How Drunk Minister's Confession Saved Senator Orengo’s Life

  • James Orengo and Raila Odinga in a past undated event File
  • In 1983, Siaya Senator James Orengo had to run away to seek asylum in Tanzania after a drunk Justus Ole Tipis, the then State Minister in charge of Internal Security, confessed to him that he had signed detention papers to arrest and torture the lawyer. 

    He was being linked to the 1982 aborted coup on former President Daniel Arap Moi's government. Orengo was arrested and charged with trumped-up charges. 

    "There was a time I was in parliament and I had a conversation with the late Ole Tipis, who was a little bit tipsy and he told me that they had different ways of dealing with me like they have dealt with people like JM Kariuki," Ole Tipis threatened. 

    A photo showing Justus Ole Tipis, Ronald Ngala & Daniel Arap Moi.

    While speaking on KTN's 'The Untold Story', Orengo explained how he had planned to play coy and assume that vital information. However, Joseph Nyaga, then a minister, followed him instantly and reminded him to pay attention to Ole Tipis' warning.

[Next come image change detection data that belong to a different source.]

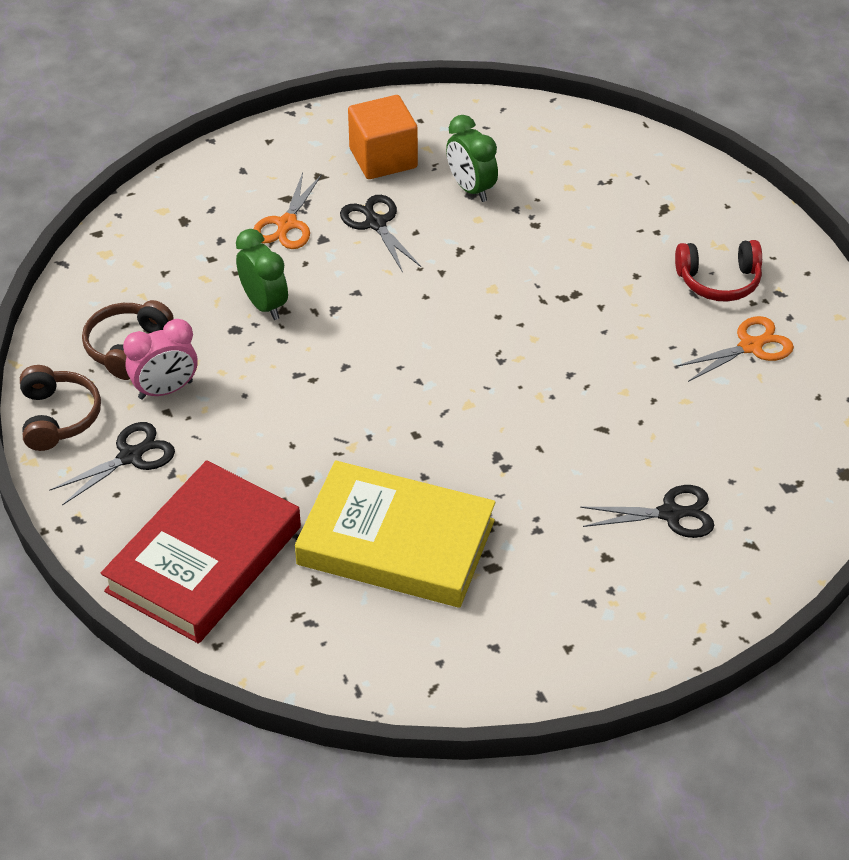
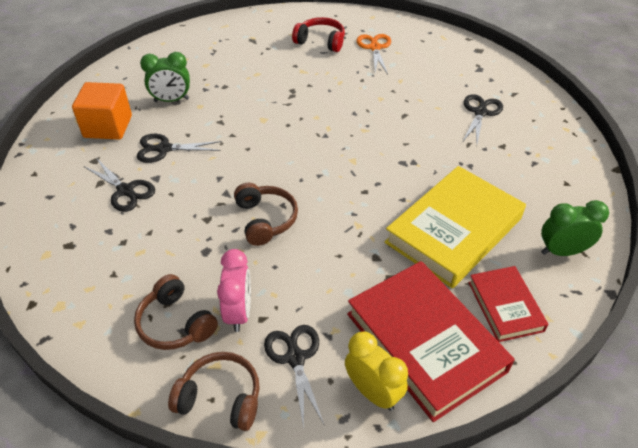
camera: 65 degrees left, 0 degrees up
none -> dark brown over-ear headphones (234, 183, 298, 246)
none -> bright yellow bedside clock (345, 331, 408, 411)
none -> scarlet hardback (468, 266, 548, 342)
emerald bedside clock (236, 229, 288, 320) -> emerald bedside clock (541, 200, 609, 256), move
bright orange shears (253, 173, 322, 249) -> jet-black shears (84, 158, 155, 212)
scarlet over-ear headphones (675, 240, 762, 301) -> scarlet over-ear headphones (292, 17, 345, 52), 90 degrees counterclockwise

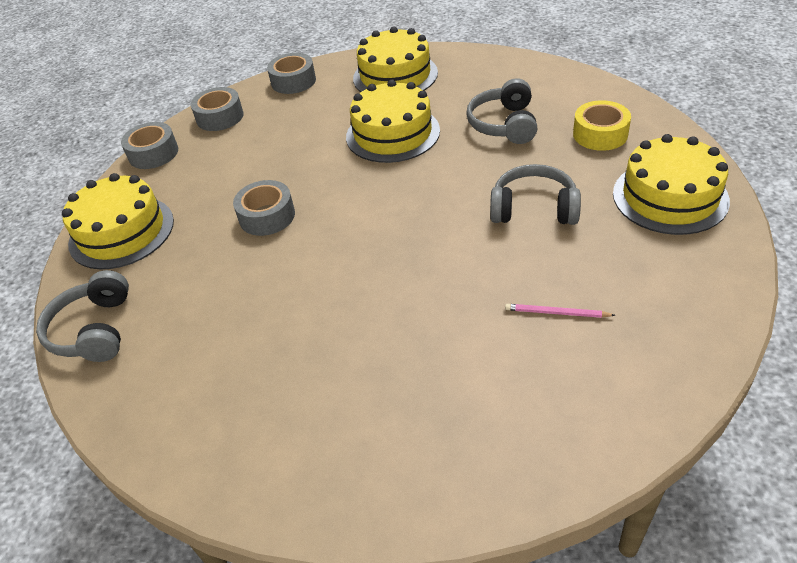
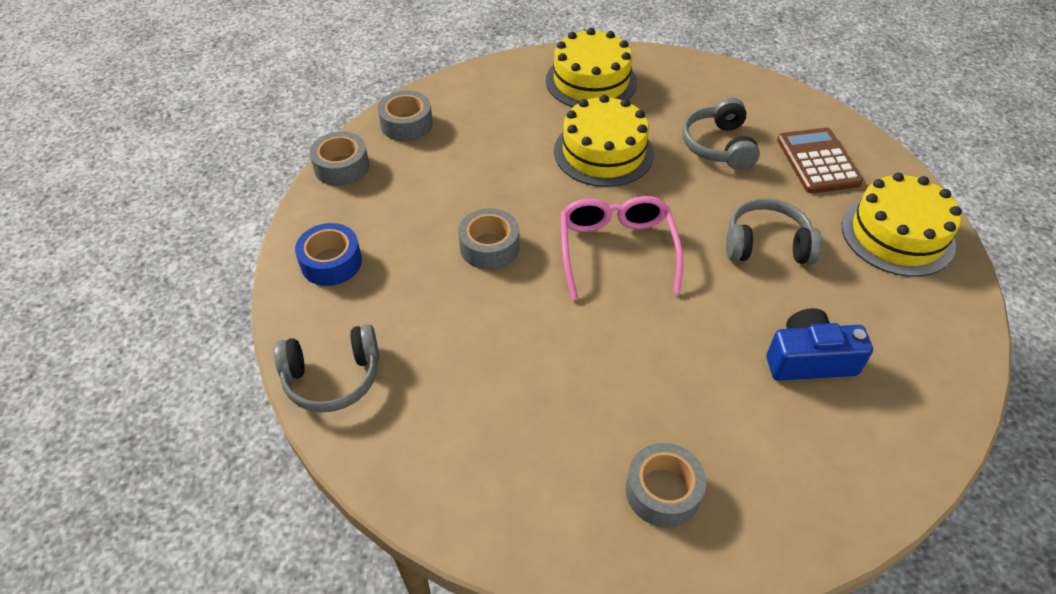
camera: 10 degrees left, 5 degrees up
none -> pink glasses (560, 196, 683, 300)
gray sticky tape (267, 53, 316, 94) -> gray sticky tape (626, 443, 706, 528), move
bright yellow gateau (62, 173, 174, 269) -> blue sticky tape (295, 223, 362, 286)
pink pencil (505, 304, 615, 318) -> blue camera (766, 308, 873, 381)
bright yellow sticky tape (573, 100, 631, 151) -> dark brown adding machine (777, 128, 863, 194)
gray over-ear headphones (36, 270, 129, 362) -> gray over-ear headphones (274, 324, 379, 413), 90 degrees counterclockwise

    "As he was telling me that, Joseph Nyaga followed me to where I was sitting with others and told me not to take it as a joke what Tipis was telling me. He asked me to confront it as a politician if I wanted to or not, but those people really meant to hurt me," Nyaga alarmed Orengo.

    After a few consultations, Orengo decided to seek asylum in Tanzania, but he escaped Kenya through Uganda. His personal life at that time was messed up a little bit. Orengo lost his mother during that week and he buried her on a Saturday before running away to hide in Tanzania on Sunday.

    Orengo, who was elected to Parliament as Ugenya MP in 1980 in a by-election, also lost his seat after he ran away. 

    However, fate was against him as his asylum was shortlived. Together with other fugitives in Tanzania, they were extradited to Kenya by the then Tanzania Prime Minister Edward Moringe Sokoine.

    Tanzania was reluctant to exchange the prisoners with Kenya, however, they were forced to bow to pressure as providing asylum to the fugitives tainted her image.

    After a few diplomatic calls, Orengo and the other fugitives were thrown in a bus which brought them to Kenya.

    "I have never had such a rough ride in my life. We were lying on the floor of a truck and the police were stepping on our heads with their boots. They kept questioning us on how we were so daring to try and overthrow the government," Orengo recalls. 

    They were all driven to Kamiti Maximum Prison. Orengo had lost his parliamentary seat and his freedom too.